### Texte sélectionné
-*-*-
Les délais d’application de la Directive sur la publication d’informations en matière de durabilité par les entreprises ont été bien accueillis par les préparateurs et leur ont permis de donner un rythme de changement plus mesuré. Mais précisons d’emblée que les entreprises doivent toujours investir des sommes considérables en vue de se préparer pour l’entrée en vigueur de la réglementation retardée.

De plus, les investisseurs exigent toujours des rapports sur la durabilité cohérents et transparents afin de prendre des décisions éclairées en fonction du risque. Les entreprises qui résistent en raison d’un manque de clarté des règlements risquent de perdre de vue les attentes des clients et des autres parties prenantes, sans compter qu’elles risquent de perdre l’occasion d’apporter des changements pertinents.

2. Guerre commerciale et réorganisation de la chaîne d’approvisionnement

La guerre commerciale continue avec les États‑Unis a donné lieu à de nouveaux risques sur le plan de la conformité et des normes comptables. Ce contexte a une incidence sur les marchés d’importation et d’exportation canadiens, ce qui crée une grande incertitude et perturbe les chaînes d’approvisionnement jusqu’à la conclusion prochaine d’un nouvel accord. Par exemple, les producteurs de métaux canadiens, qui exportent 84 % de leurs métaux communs évalués à 47,3 G$ CA [1] aux États‑Unis, ont été assujettis à des droits de douane de 25 %, puis de 50 % du jour au lendemain, sans compter que ces droits peuvent toujours faire l’objet d’autres changements à mesure que progressent les négociations.

 

En réponse à cette incertitude, les entreprises cherchent à accroître ou à diversifier leurs exportations pour accroître leur chiffre d’affaires. Elles pourraient trouver du soutien dans ces efforts auprès du gouvernement fédéral, lequel tente de revoir les voies commerciales existantes, par exemple entre l’Europe et le Canada, offrant ainsi aux exportateurs canadiens des occasions potentielles dans l’avenir.

 

Pour garantir leur accès aux marchés, les entreprises devront cependant composer avec des règles complexes liées à la durabilité ayant une incidence sur le commerce mondial. Par exemple, le mécanisme d’ajustement carbone aux frontières de l’UE ajoute un autre niveau de complexité et demande aux importateurs de l’UE de payer pour leurs émissions de carbone intégrées aux biens qu’ils importent. Cette mesure exige des exportateurs qu’ils rendent les données sur les émissions facilement accessibles.
-*-*-
### Consigne de l'exercice
Transcrivez mot pour mot le passage du texte sélectionné qui s'ouvre sur les mots « 2. Guerre commerciale » et se clôt sur « progressent les négociations. ».
-*-*-
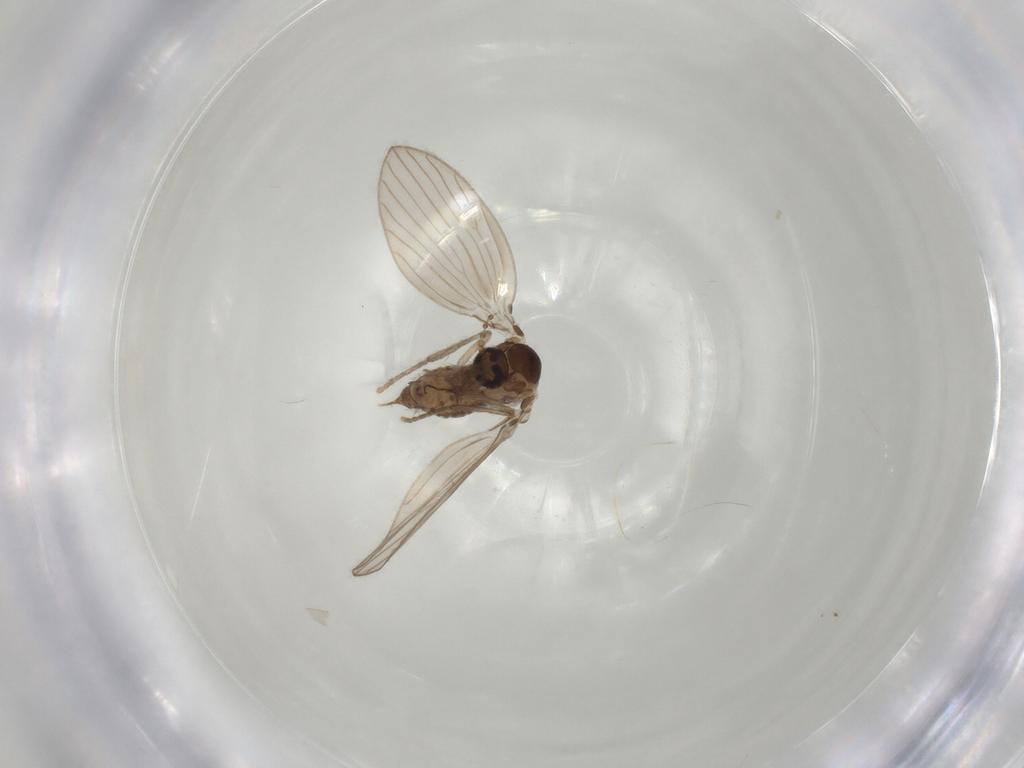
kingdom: Animalia
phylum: Arthropoda
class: Insecta
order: Diptera
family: Psychodidae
-*-*-
### Réponse proposée
2. Guerre commerciale et réorganisation de la chaîne d’approvisionnement

La guerre commerciale continue avec les États‑Unis a donné lieu à de nouveaux risques sur le plan de la conformité et des normes comptables. Ce contexte a une incidence sur les marchés d’importation et d’exportation canadiens, ce qui crée une grande incertitude et perturbe les chaînes d’approvisionnement jusqu’à la conclusion prochaine d’un nouvel accord. Par exemple, les producteurs de métaux canadiens, qui exportent 84 % de leurs métaux communs évalués à 47,3 G$ CA [1] aux États‑Unis, ont été assujettis à des droits de douane de 25 %, puis de 50 % du jour au lendemain, sans compter que ces droits peuvent toujours faire l’objet d’autres changements à mesure que progressent les négociations.